2 Elvis Presley: $39 million
Hundreds of thousands embark on a pilgrimage to his estate, Graceland, every year. Millions around the world buy his music. His life ended during a period of unprecedented stardom. He has, nonetheless, established a timeless legacy since then.
The ‘King of Rock and Roll’ was so unique you can, today, feel his influence on contemporary music, fashion, hairstyles, culture, and pop celebrities. Elvis Presley’s Memphis, a $45 million entertainment complex, opened across the street from Graceland this year. It offers business opportunities to enhance the Graceland experience, according to its management. Aside from record sales and tourism, Baz Luhrmann is directing an Elvis biopic due for 2021.

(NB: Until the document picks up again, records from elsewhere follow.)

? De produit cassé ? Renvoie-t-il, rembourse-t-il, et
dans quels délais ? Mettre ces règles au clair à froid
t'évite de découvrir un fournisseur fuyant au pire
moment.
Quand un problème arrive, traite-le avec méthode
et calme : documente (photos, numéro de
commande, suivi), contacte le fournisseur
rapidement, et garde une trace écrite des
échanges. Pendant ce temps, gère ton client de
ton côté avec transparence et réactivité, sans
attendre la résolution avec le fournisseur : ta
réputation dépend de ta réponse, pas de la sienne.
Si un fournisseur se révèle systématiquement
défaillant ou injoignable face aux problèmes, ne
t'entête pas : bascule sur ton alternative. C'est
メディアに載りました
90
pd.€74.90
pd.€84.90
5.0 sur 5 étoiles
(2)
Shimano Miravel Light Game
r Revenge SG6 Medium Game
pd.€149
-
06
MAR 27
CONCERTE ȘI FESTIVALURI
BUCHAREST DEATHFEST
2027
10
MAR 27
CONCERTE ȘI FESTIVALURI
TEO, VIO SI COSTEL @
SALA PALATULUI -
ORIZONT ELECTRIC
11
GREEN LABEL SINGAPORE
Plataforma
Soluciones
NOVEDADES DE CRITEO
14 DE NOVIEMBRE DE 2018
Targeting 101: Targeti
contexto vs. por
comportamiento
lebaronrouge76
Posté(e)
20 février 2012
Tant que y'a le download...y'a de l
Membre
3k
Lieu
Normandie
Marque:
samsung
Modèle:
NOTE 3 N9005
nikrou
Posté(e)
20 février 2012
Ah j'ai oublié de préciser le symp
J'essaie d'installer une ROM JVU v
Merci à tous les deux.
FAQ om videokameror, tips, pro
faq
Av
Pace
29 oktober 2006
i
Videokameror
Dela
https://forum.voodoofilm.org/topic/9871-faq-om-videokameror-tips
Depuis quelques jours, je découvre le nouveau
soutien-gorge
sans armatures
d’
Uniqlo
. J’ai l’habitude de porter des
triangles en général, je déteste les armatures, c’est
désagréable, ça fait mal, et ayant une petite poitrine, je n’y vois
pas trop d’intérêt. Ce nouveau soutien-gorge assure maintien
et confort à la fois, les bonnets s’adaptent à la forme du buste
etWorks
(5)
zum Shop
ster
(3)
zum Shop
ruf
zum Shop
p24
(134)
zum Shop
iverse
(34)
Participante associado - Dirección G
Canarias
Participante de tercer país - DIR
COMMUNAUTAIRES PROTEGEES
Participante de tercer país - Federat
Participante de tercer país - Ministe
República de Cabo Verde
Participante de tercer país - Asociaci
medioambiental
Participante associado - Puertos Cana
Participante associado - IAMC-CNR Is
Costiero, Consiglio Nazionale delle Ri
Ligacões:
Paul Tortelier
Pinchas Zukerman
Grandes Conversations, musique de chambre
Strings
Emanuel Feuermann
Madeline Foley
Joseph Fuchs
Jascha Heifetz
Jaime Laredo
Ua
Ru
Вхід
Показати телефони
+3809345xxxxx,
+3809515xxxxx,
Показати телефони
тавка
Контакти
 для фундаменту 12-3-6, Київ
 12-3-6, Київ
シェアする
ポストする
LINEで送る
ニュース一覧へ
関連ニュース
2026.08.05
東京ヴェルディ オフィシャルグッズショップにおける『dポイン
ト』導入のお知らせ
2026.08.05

1 Michael Jackson: $60 million
He nose-dived to his lowest earnings in the current rankings but managed to retain pole position with $60 million, thanks to streaming gains of over 2.1 billion in the U.S. alone (a 14% increase from 2018). Income from his MICJAC catalog, which recently added Sly and the Family Stone’s music to his own songs, Elvis Presley’s, Aretha Franklin’s, Ray Charles’, and Marvin Gaye’s among others. The Michael Jackson estate also gets profit from her partnership with Cirque du Soleil for the Michael Jackson show in Las Vegas.